- _Task to carry out_:
The required output is every record, reproduced exactly.
[Opening Supplied information section]
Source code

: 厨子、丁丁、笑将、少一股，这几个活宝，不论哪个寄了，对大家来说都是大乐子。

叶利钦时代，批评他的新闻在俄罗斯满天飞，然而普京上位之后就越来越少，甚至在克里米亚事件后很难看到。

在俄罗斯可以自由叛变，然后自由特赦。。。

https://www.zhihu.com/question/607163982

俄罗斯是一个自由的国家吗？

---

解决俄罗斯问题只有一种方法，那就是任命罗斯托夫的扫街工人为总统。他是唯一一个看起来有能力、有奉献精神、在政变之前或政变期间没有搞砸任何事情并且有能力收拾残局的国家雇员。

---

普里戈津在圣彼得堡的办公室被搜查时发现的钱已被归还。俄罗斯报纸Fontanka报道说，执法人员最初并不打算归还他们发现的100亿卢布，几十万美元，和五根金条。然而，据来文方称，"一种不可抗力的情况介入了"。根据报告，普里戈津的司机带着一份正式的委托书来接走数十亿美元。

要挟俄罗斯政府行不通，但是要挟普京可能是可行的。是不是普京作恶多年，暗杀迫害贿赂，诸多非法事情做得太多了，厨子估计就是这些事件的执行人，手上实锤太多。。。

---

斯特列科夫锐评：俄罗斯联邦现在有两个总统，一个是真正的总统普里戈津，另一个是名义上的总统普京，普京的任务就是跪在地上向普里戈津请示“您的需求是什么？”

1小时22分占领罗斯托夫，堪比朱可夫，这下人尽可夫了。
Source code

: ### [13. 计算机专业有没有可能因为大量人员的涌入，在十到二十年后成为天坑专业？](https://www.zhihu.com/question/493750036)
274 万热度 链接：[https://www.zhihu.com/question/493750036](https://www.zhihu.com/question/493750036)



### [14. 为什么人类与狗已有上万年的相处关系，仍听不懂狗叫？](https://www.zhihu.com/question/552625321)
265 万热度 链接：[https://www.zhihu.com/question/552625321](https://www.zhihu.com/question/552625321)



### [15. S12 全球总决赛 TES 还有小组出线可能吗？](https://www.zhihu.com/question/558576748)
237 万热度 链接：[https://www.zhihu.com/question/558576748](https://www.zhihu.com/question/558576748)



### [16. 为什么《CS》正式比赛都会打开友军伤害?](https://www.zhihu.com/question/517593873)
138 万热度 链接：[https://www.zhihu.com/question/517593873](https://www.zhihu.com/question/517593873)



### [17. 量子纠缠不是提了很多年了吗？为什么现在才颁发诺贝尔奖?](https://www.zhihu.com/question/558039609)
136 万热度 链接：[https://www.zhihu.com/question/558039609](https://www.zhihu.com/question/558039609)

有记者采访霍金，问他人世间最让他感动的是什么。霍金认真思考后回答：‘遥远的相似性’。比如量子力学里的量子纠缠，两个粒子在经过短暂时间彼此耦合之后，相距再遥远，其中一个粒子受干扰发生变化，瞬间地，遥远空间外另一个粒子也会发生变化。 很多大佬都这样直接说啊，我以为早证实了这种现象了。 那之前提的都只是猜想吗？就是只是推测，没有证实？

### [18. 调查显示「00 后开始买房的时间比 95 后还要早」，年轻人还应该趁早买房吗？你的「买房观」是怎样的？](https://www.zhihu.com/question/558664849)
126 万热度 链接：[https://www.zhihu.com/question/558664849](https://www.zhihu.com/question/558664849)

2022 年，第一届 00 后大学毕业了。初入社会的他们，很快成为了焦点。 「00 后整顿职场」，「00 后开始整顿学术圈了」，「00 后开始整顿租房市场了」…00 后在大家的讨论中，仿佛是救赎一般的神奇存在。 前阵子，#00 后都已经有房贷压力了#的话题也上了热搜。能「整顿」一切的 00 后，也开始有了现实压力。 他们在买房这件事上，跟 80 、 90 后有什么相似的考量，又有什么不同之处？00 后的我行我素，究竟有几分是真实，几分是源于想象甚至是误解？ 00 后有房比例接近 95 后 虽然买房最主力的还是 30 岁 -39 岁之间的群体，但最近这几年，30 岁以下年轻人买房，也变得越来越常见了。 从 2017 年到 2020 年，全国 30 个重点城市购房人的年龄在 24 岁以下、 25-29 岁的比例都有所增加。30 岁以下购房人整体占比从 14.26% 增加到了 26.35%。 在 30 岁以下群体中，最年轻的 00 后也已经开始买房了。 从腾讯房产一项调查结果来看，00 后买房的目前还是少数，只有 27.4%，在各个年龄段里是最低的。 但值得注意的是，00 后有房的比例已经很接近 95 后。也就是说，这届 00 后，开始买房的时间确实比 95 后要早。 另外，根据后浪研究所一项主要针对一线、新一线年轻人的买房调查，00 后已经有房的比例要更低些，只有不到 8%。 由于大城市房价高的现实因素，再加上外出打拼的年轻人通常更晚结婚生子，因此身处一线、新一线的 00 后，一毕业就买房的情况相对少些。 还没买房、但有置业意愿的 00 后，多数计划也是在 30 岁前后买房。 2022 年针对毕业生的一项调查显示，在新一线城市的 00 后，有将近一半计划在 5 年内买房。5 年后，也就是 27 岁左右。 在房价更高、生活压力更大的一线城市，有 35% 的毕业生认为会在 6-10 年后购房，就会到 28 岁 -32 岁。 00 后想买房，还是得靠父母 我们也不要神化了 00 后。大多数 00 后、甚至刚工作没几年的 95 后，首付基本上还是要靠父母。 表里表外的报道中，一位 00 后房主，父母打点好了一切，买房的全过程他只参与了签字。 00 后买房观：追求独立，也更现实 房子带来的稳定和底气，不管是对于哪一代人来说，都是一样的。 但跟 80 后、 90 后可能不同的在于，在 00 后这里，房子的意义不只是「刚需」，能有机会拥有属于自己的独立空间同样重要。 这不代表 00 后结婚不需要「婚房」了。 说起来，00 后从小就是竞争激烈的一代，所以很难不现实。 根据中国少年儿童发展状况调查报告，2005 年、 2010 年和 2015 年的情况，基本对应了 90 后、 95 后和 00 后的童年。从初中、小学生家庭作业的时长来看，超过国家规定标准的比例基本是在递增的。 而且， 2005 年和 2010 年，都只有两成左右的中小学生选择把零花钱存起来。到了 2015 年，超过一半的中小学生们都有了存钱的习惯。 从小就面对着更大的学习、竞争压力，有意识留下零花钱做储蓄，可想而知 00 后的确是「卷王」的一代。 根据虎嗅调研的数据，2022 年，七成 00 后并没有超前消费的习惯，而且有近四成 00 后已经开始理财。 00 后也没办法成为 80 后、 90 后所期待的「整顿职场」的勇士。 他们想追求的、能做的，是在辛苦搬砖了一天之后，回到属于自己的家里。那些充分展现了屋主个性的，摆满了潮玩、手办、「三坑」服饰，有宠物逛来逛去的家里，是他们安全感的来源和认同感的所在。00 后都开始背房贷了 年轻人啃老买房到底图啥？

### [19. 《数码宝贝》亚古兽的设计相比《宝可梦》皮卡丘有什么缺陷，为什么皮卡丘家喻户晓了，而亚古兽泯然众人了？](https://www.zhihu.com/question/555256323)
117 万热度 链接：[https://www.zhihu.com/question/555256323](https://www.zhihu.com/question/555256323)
[Closing Supplied information section]
- _The answer_:
Source code

: 厨子、丁丁、笑将、少一股，这几个活宝，不论哪个寄了，对大家来说都是大乐子。

叶利钦时代，批评他的新闻在俄罗斯满天飞，然而普京上位之后就越来越少，甚至在克里米亚事件后很难看到。

在俄罗斯可以自由叛变，然后自由特赦。。。

https://www.zhihu.com/question/607163982

俄罗斯是一个自由的国家吗？

---

解决俄罗斯问题只有一种方法，那就是任命罗斯托夫的扫街工人为总统。他是唯一一个看起来有能力、有奉献精神、在政变之前或政变期间没有搞砸任何事情并且有能力收拾残局的国家雇员。

---

普里戈津在圣彼得堡的办公室被搜查时发现的钱已被归还。俄罗斯报纸Fontanka报道说，执法人员最初并不打算归还他们发现的100亿卢布，几十万美元，和五根金条。然而，据来文方称，"一种不可抗力的情况介入了"。根据报告，普里戈津的司机带着一份正式的委托书来接走数十亿美元。

要挟俄罗斯政府行不通，但是要挟普京可能是可行的。是不是普京作恶多年，暗杀迫害贿赂，诸多非法事情做得太多了，厨子估计就是这些事件的执行人，手上实锤太多。。。

---

斯特列科夫锐评：俄罗斯联邦现在有两个总统，一个是真正的总统普里戈津，另一个是名义上的总统普京，普京的任务就是跪在地上向普里戈津请示“您的需求是什么？”

1小时22分占领罗斯托夫，堪比朱可夫，这下人尽可夫了。
Source code

: ### [13. 计算机专业有没有可能因为大量人员的涌入，在十到二十年后成为天坑专业？](https://www.zhihu.com/question/493750036)
274 万热度 链接：[https://www.zhihu.com/question/493750036](https://www.zhihu.com/question/493750036)



### [14. 为什么人类与狗已有上万年的相处关系，仍听不懂狗叫？](https://www.zhihu.com/question/552625321)
265 万热度 链接：[https://www.zhihu.com/question/552625321](https://www.zhihu.com/question/552625321)



### [15. S12 全球总决赛 TES 还有小组出线可能吗？](https://www.zhihu.com/question/558576748)
237 万热度 链接：[https://www.zhihu.com/question/558576748](https://www.zhihu.com/question/558576748)



### [16. 为什么《CS》正式比赛都会打开友军伤害?](https://www.zhihu.com/question/517593873)
138 万热度 链接：[https://www.zhihu.com/question/517593873](https://www.zhihu.com/question/517593873)



### [17. 量子纠缠不是提了很多年了吗？为什么现在才颁发诺贝尔奖?](https://www.zhihu.com/question/558039609)
136 万热度 链接：[https://www.zhihu.com/question/558039609](https://www.zhihu.com/question/558039609)

有记者采访霍金，问他人世间最让他感动的是什么。霍金认真思考后回答：‘遥远的相似性’。比如量子力学里的量子纠缠，两个粒子在经过短暂时间彼此耦合之后，相距再遥远，其中一个粒子受干扰发生变化，瞬间地，遥远空间外另一个粒子也会发生变化。 很多大佬都这样直接说啊，我以为早证实了这种现象了。 那之前提的都只是猜想吗？就是只是推测，没有证实？

### [18. 调查显示「00 后开始买房的时间比 95 后还要早」，年轻人还应该趁早买房吗？你的「买房观」是怎样的？](https://www.zhihu.com/question/558664849)
126 万热度 链接：[https://www.zhihu.com/question/558664849](https://www.zhihu.com/question/558664849)

2022 年，第一届 00 后大学毕业了。初入社会的他们，很快成为了焦点。 「00 后整顿职场」，「00 后开始整顿学术圈了」，「00 后开始整顿租房市场了」…00 后在大家的讨论中，仿佛是救赎一般的神奇存在。 前阵子，#00 后都已经有房贷压力了#的话题也上了热搜。能「整顿」一切的 00 后，也开始有了现实压力。 他们在买房这件事上，跟 80 、 90 后有什么相似的考量，又有什么不同之处？00 后的我行我素，究竟有几分是真实，几分是源于想象甚至是误解？ 00 后有房比例接近 95 后 虽然买房最主力的还是 30 岁 -39 岁之间的群体，但最近这几年，30 岁以下年轻人买房，也变得越来越常见了。 从 2017 年到 2020 年，全国 30 个重点城市购房人的年龄在 24 岁以下、 25-29 岁的比例都有所增加。30 岁以下购房人整体占比从 14.26% 增加到了 26.35%。 在 30 岁以下群体中，最年轻的 00 后也已经开始买房了。 从腾讯房产一项调查结果来看，00 后买房的目前还是少数，只有 27.4%，在各个年龄段里是最低的。 但值得注意的是，00 后有房的比例已经很接近 95 后。也就是说，这届 00 后，开始买房的时间确实比 95 后要早。 另外，根据后浪研究所一项主要针对一线、新一线年轻人的买房调查，00 后已经有房的比例要更低些，只有不到 8%。 由于大城市房价高的现实因素，再加上外出打拼的年轻人通常更晚结婚生子，因此身处一线、新一线的 00 后，一毕业就买房的情况相对少些。 还没买房、但有置业意愿的 00 后，多数计划也是在 30 岁前后买房。 2022 年针对毕业生的一项调查显示，在新一线城市的 00 后，有将近一半计划在 5 年内买房。5 年后，也就是 27 岁左右。 在房价更高、生活压力更大的一线城市，有 35% 的毕业生认为会在 6-10 年后购房，就会到 28 岁 -32 岁。 00 后想买房，还是得靠父母 我们也不要神化了 00 后。大多数 00 后、甚至刚工作没几年的 95 后，首付基本上还是要靠父母。 表里表外的报道中，一位 00 后房主，父母打点好了一切，买房的全过程他只参与了签字。 00 后买房观：追求独立，也更现实 房子带来的稳定和底气，不管是对于哪一代人来说，都是一样的。 但跟 80 后、 90 后可能不同的在于，在 00 后这里，房子的意义不只是「刚需」，能有机会拥有属于自己的独立空间同样重要。 这不代表 00 后结婚不需要「婚房」了。 说起来，00 后从小就是竞争激烈的一代，所以很难不现实。 根据中国少年儿童发展状况调查报告，2005 年、 2010 年和 2015 年的情况，基本对应了 90 后、 95 后和 00 后的童年。从初中、小学生家庭作业的时长来看，超过国家规定标准的比例基本是在递增的。 而且， 2005 年和 2010 年，都只有两成左右的中小学生选择把零花钱存起来。到了 2015 年，超过一半的中小学生们都有了存钱的习惯。 从小就面对着更大的学习、竞争压力，有意识留下零花钱做储蓄，可想而知 00 后的确是「卷王」的一代。 根据虎嗅调研的数据，2022 年，七成 00 后并没有超前消费的习惯，而且有近四成 00 后已经开始理财。 00 后也没办法成为 80 后、 90 后所期待的「整顿职场」的勇士。 他们想追求的、能做的，是在辛苦搬砖了一天之后，回到属于自己的家里。那些充分展现了屋主个性的，摆满了潮玩、手办、「三坑」服饰，有宠物逛来逛去的家里，是他们安全感的来源和认同感的所在。00 后都开始背房贷了 年轻人啃老买房到底图啥？

### [19. 《数码宝贝》亚古兽的设计相比《宝可梦》皮卡丘有什么缺陷，为什么皮卡丘家喻户晓了，而亚古兽泯然众人了？](https://www.zhihu.com/question/555256323)
117 万热度 链接：[https://www.zhihu.com/question/555256323](https://www.zhihu.com/question/555256323)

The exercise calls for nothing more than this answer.